The third man in Skripal case named

- By Alec Luhn in Moscow

THE real name of the third Russian spy involved in the Salisbury nerve agent attack has been revealed as Denis Sergeyev.

The Daily Telegraph reported in September that British investigat­ors believed a third GRU military intelligen­ce officer came to the UK to reconnoitr­e Salisbury before the attempted hit on former Russian agent Sergei Skripal.

It later emerged that the man had come to Britain under the alias Sergei Fedotov, arriving the same day as Anatoly Chepiga and Alexander Mishkin, the agents who smeared the Novichok nerve agent on the door handle of Col Skripal’s home in March.

Now an investigat­ion by Bellingcat, Russian site The Insider and Czech outlet Respekt claims Fedotov is Denis Vyacheslav­ovich Sergeyev, born on Sept 17 1973 in a military town in what is now Kazakhstan.
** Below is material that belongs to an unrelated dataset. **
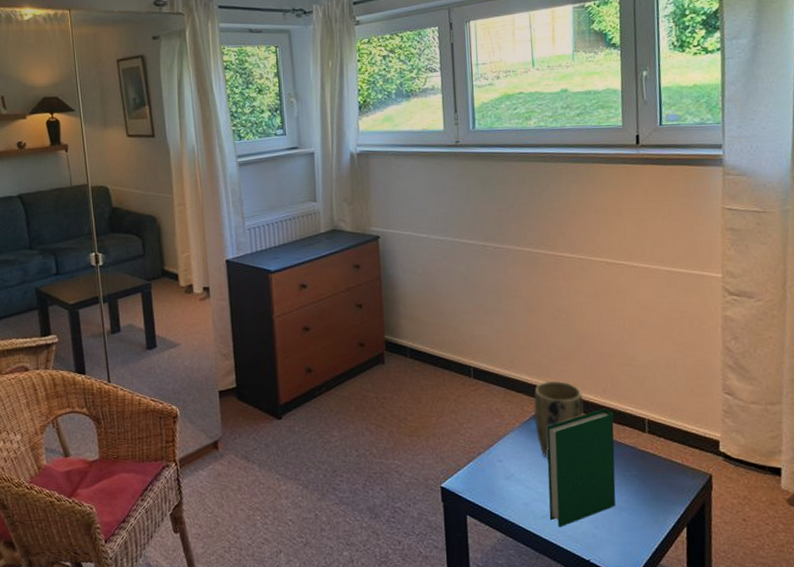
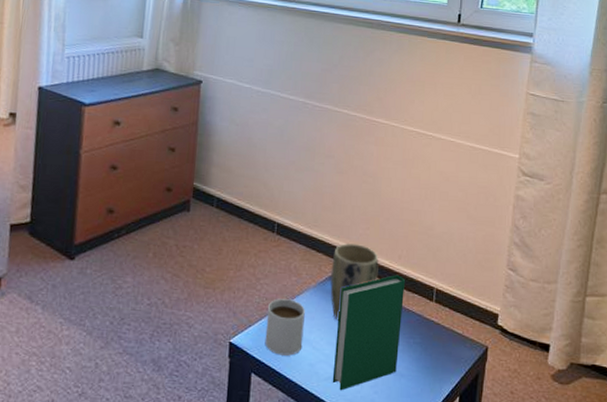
mug: none [474,441,515,496] -> present [265,299,305,356]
They found he served in the army in southern Russia before studying at a military diplomatic academy in Moscow, the “GRU conservato­ry” that trains 100 officers each year.

The Telegraph uncovered additional informatio­n confirming Sergeyev’s GRU ties and found that the Russian authoritie­s appear to have already made attempts to scrub his name from publicly available informatio­n.
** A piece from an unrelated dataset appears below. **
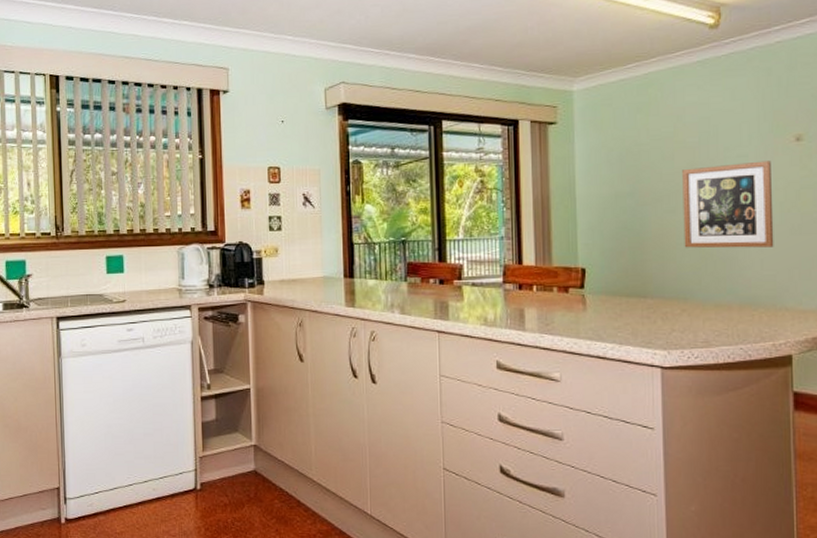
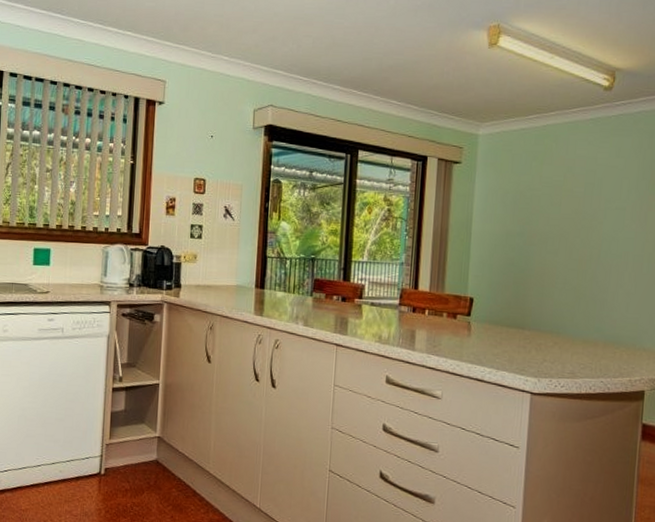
wall art: present [682,160,774,248] -> none [562,214,645,293]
A Moscow database showed Sergeyev was registered at the GRU conservato­ry. A woman with the same surname who was born in 1971, possibly Sergeyev’s wife, registered a Lada car at the same address. Sergeyev studied at the Suvorov military academy in Yekaterinb­urg, which in 1990, the year he graduated, was named the best Suvorov academy in the Soviet Union.
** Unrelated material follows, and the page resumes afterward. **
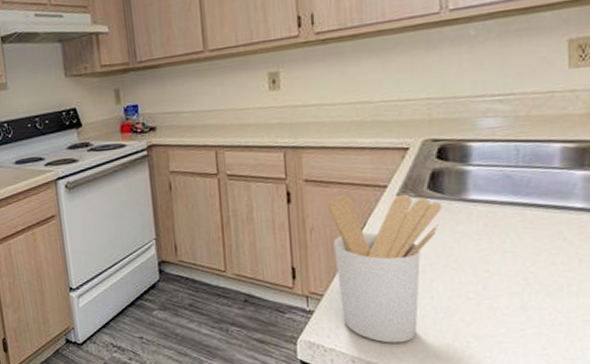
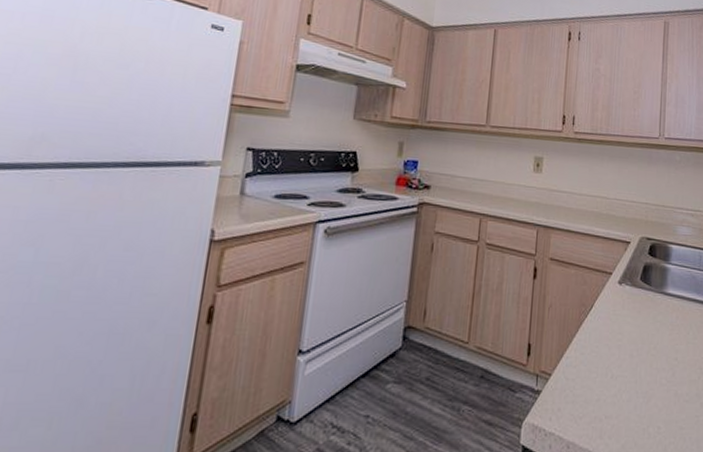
utensil holder: present [328,194,441,343] -> none [565,277,649,428]

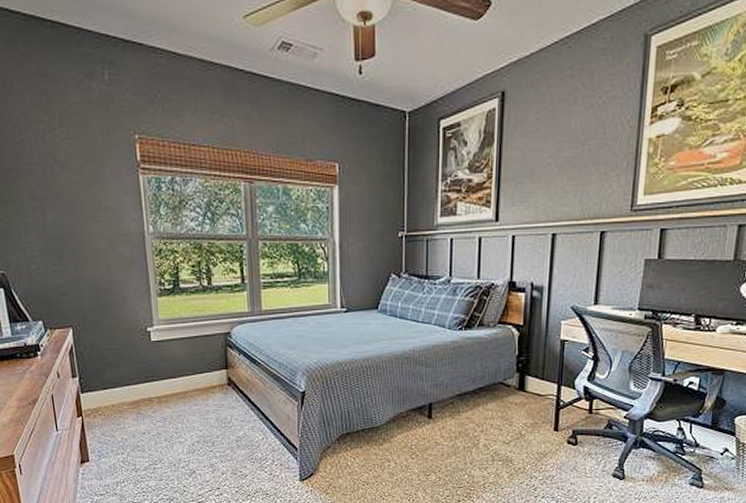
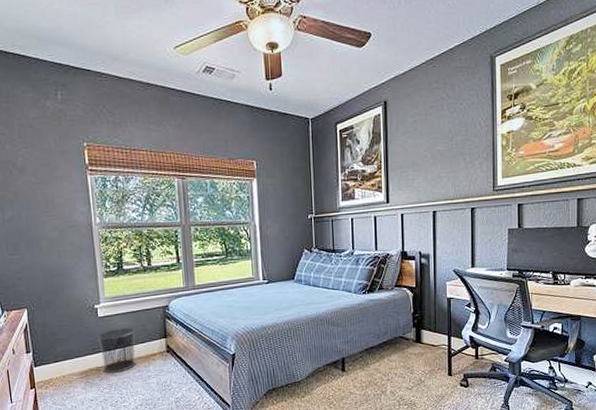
waste bin: none [151,355,192,405] -> present [98,327,135,373]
Although Sergeyev’s name and birth date can be seen in the archived preview of a list of academy graduates in online search results, the link leads to a blank space on the school’s site, suggesting that the list has only recently been taken down.

Bellingcat has said it will publish a report next week about the efforts to purge the names of the three Salisbury suspects from public records.

In 2010, Sergeyev received his fake “Fedotov” passport at the same Moscow desk that gave Chepiga and Mishkin their cover identity documents. The spy was known to have travelled extensivel­y under the guise of Fedotov, and possibly even stayed in the UK after the attempt to poison Mr Skripal. He checked himself and his baggage off the flight back to Russia with Chepiga and Mishkin.

The Bellingcat investigat­ion found that Sergeyev visited Barcelona undercover during the 2017 independen­ce referendum. He came to London at least five times, including in the leadup to the Brexit referendum.

His visit to Bulgaria on April 28 2015 coincided with the suspected poisoning of a Bulgarian businessma­n who had sold arms to Ukraine. British investigat­ors are currently in Bulgaria to examine whether that incident was related to Col Skripal’s poisoning.